Wenn sich alte und der neue Schaden überlagern, wird es bereits kompliziert. Der Geschädigte muss vortragen und beweisen, dass durch den neuen Schaden eine weitergehende Beschädigung eingetreten ist. Wenn es ein Gutachten zum Vorschaden gibt, ist das einfach. Wenn nicht, muss der Geschädigte so genau wie möglich zum Vorschaden vortragen. Andernfalls hat er das Problem, dass eine Abgrenzbarkeit nicht gegeben ist. Die Folge: Kein Ersatz des neuen Schadens.

Tip: Der BGH (BGH DAR 90, 224 = zfs 90, 258) lässt bei einer Abgrenzungsunsicherheit einen Abschlag zu, der durch das Gericht geschätzt werden kann.


c)  Angeblich reparierter Vorschaden außerhalb des Neuschadensbereichs

Die Fallgruppe ist, ähnlich wie a) nur dann relevant, wenn ein Einfluss auf den Wiederbeschaffungsaufwand (Wiederbeschaffungswert abzüglich Restwert) entsteht.
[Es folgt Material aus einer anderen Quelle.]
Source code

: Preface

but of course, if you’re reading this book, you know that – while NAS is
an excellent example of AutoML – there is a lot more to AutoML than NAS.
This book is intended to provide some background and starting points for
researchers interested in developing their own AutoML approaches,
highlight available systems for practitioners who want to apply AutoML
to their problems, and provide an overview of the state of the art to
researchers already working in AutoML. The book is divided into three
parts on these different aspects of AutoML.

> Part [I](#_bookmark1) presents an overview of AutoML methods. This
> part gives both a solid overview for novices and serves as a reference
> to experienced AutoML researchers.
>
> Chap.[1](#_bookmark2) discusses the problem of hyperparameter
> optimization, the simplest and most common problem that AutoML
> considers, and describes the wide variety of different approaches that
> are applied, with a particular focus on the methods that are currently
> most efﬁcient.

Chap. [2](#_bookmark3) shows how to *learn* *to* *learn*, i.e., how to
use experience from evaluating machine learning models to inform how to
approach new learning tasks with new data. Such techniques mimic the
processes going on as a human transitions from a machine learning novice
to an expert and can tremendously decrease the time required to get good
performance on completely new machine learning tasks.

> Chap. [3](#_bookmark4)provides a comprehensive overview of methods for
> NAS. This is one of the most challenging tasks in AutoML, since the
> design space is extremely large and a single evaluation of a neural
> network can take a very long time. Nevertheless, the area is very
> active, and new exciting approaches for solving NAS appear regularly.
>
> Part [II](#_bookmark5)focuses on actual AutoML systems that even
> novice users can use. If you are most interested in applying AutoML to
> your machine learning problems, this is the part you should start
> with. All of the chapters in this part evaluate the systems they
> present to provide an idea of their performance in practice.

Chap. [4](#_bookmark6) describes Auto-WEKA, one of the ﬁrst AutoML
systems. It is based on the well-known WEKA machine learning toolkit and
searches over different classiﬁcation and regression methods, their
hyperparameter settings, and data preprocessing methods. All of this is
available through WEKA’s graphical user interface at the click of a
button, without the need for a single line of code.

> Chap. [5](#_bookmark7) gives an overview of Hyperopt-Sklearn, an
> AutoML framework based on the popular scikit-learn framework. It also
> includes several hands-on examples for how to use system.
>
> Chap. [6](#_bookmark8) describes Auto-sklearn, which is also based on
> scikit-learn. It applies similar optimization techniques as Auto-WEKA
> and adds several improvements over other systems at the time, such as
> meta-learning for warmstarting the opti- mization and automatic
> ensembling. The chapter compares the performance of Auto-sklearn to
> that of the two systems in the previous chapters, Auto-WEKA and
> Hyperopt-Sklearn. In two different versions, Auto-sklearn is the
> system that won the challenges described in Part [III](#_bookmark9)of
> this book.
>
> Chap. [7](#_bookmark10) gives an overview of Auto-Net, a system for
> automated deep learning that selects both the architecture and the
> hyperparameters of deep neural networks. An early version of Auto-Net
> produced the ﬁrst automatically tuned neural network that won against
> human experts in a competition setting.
Dann reicht es aber aus, wenn der Geschädigte Angaben zur Entstehung macht und behauptet, dass eine sach- und fachgerechte Reparatur erfolgt ist. Alles andere würde, so das OLG Hamm überzogene Anforderungen an die Darlegungs- und Beweislast bedeuten.
 

d)  Angeblich reparierter Vorschaden im Bereich des Neuschadens

Hier liegt ein Überlagerungsfall mit den größten Schwierigkeiten vor. Nur wenn ganz klar ist, wie das Fahrzeug zuvor beschädigt war und wie die Reparatur durchgeführt worden ist, kann ein Sachverständiger den neuen Schaden feststellen. Es reicht nicht, wenn die Reparatur nur behauptet wird. Die Gerichte wollen vom Geschädigten ganz genau wissen, wer was und wie instand gesetzt hat. Sonst geht er leer aus.

Tip: Hier hilft dem Geschädigten die eingangs erwähnte Entscheidung des BGH. Wenn der Schaden beim Vorbesitzer eingetreten ist und der Besitzer nicht in der Lage ist, Angaben zu machen, reicht es aus, wenn er die Reparatur behauptet.